Mentre di pianto il padre il volto tinge,
Risponde al lagrimar la regia prole,
Ma il lutto, e ’l sospirar tanto la stringe,
Che non può dar risposta à le parole.
Promette il Re infedel, lagrima, e finge,
Che, pria, che scaldi il quarto segno il Sole,
Da triremi sicure, e fide scorte
Sarà renduta à le Cecropie porte.
Poi che le sparse lagrime vedute
Hanno à lor volti irruggiadar le gote,
Prega l’Attico Re, che si salute
L’altra figlia in suo nome, e ’l suo nipote.
Sciolte le mani poi, ch’eran tenute
L’una da l’altra, fer tacer le note,
E ’l sopragiunto à Pandion dolore
Porge al presagio suo maggior timore.
Monta il barbaro Re su’l miglior legno,
Ma la fanciulla Achea prima v’invia,
E sopra il palco più elevato, e degno,
Ch’è ne la poppa vuol, che seco stia.
Fece quei, che vi vuol del Greco regno
La bella Filomena in compagnia,
Montar su un’altra sventurata prora,
Da due donzelle, e la nutrice in fuora.
Poi che da cento remi il mar fu rotto,
E ’l lito indietro ribattuto, e spinto,
E fu ne l’alto mar l’arbor condotto,
Disse il barbaro altero; habbiam già vinto:
Il voto in poter nostro habbiam ridotto,
Ne tener può in officio il viso finto.
S’allegra, e ’l mostra, e differisce à pena
Quel ben, che spera, e lieto in Tracia il mena.

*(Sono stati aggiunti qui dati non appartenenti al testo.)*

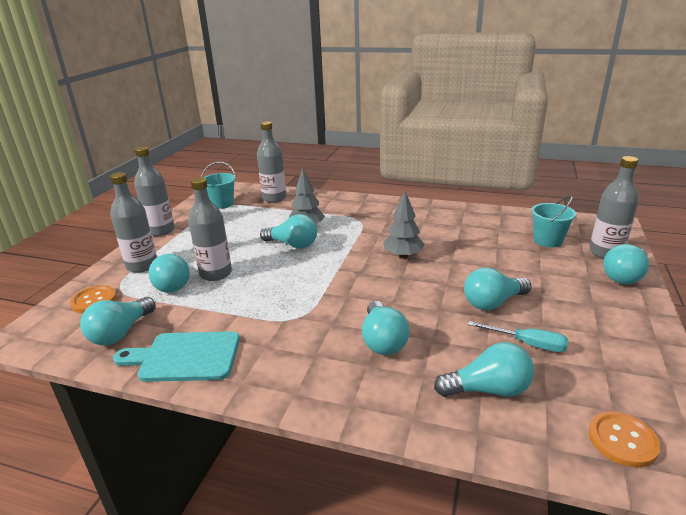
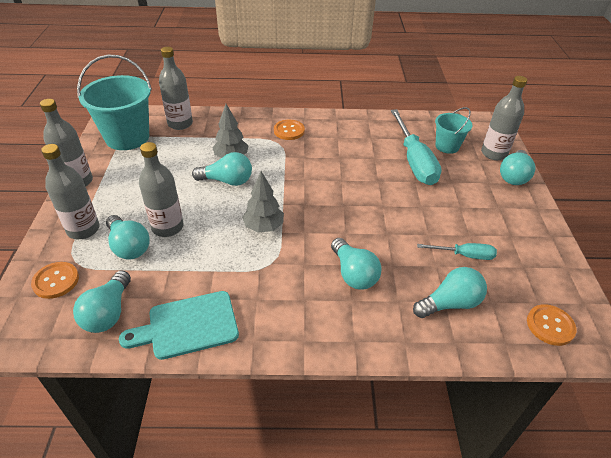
camera: 20 degrees left, 15 degrees up
(222, 204) = (127, 137): turquoise bucket -> turquoise bucket, size x1.81
(375, 212) = (289, 131): none -> orange button
(403, 256) = (334, 180): grey tree -> grey tree (263, 227)
(493, 303) = (425, 219): turquoise light bulb -> none
(502, 249) = (414, 161): none -> turquoise screwdriver

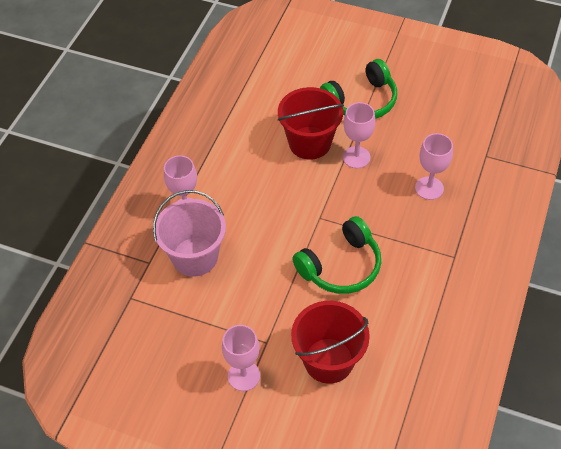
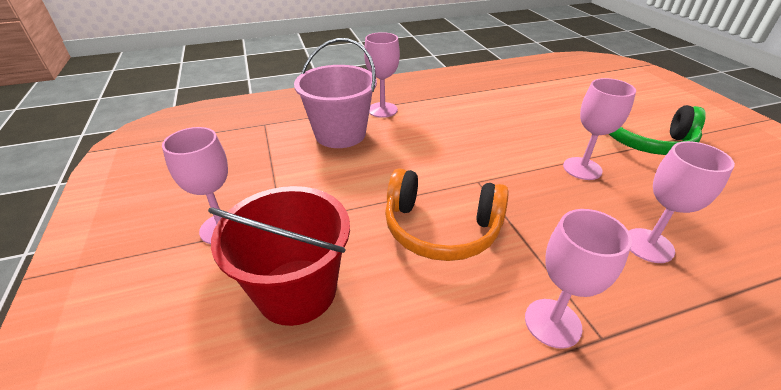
camera: 50 degrees right, 15 degrees down
(309, 143) = (545, 134): red bucket -> none
(341, 266) = (441, 228): green headphones -> orange headphones
(433, 268) = (552, 323): none -> pink goblet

Gli occhi dal volto suo mai non rimove,
E gode haverla fuor d’ogni periglio,
Come gode talhor l’augel di Giove,
Che la lepre, c’havea nel curvo artiglio,
Ne l’altissimo cerro hà posta, dove
Ferma nel suo trofo l’altero ciglio;
E gode, che ’l nido alto, ove la tiene,
Nulla à la preda sua porge di spene.
Comanda à un Capitan l’empio tiranno,
Che ne la sua galea nefanda porta
La Greca compagnia, ch’in Tracia vanno
Per fare à la donzella honore, e scorta,
Che come de la notte il nero panno
Faccia l’alma del dì rimaner morta,
E co’l suo manto il mondo al mondo asconda,
I Greci ad un ad un dia in grembo à l’onda.
L’inclinato corsar sempre à far male,
Come splender nel ciel vede le stelle,
S’allontana da gli altri, e dona al sale
Gli huomini ad uno ad uno, e le donzelle.
Le tre, ch’eran nel legno principale,
Smontaro à venerar Nettuno anch’elle,
Che l’ultimo seren, ch’in mar si giacque,
Fur tolte al legno, e fur donate à l’acque.
Come prendon di notte il porto infido,
E godon di toccar l’amata terra,
Non ode Filomena alcun su’l lido
Il linguaggio parlar de la sua terra,
Chiam’alto la nutrice, e più d’un fido
Greco, che morti il mar nasconde, e serra.
Grida il Re, ch’ogni Greco in terra scenda,
E fà, che la fanciulla il grido intenda.
Per man la prende, e fa, che s’accompagne
Seco, e di darla al regio albergo dice,
E che i suoi Greci, e l’altre sue compagne
Intanto ne verran con la nutrice.
Passan con pochi passi le campagne,
E conduce la vergine infelice,
In una antica selva, ove un palazzo
Il Re tener solea per suo solazzo.
Quivi un serraglio il Re barbaro havea
Cinto di grosse, e d’alte mura intorno,
E le fanciulle belle, che potea
Trovar nel Tracio, e ne l’altrui soggiorno,
Da gli Eunuchi guardate ivi tenea,
E vi soleva andar quasi ogni giorno,
E godea per antico suo costume
Con quella, che sciegliea, l’infami piume.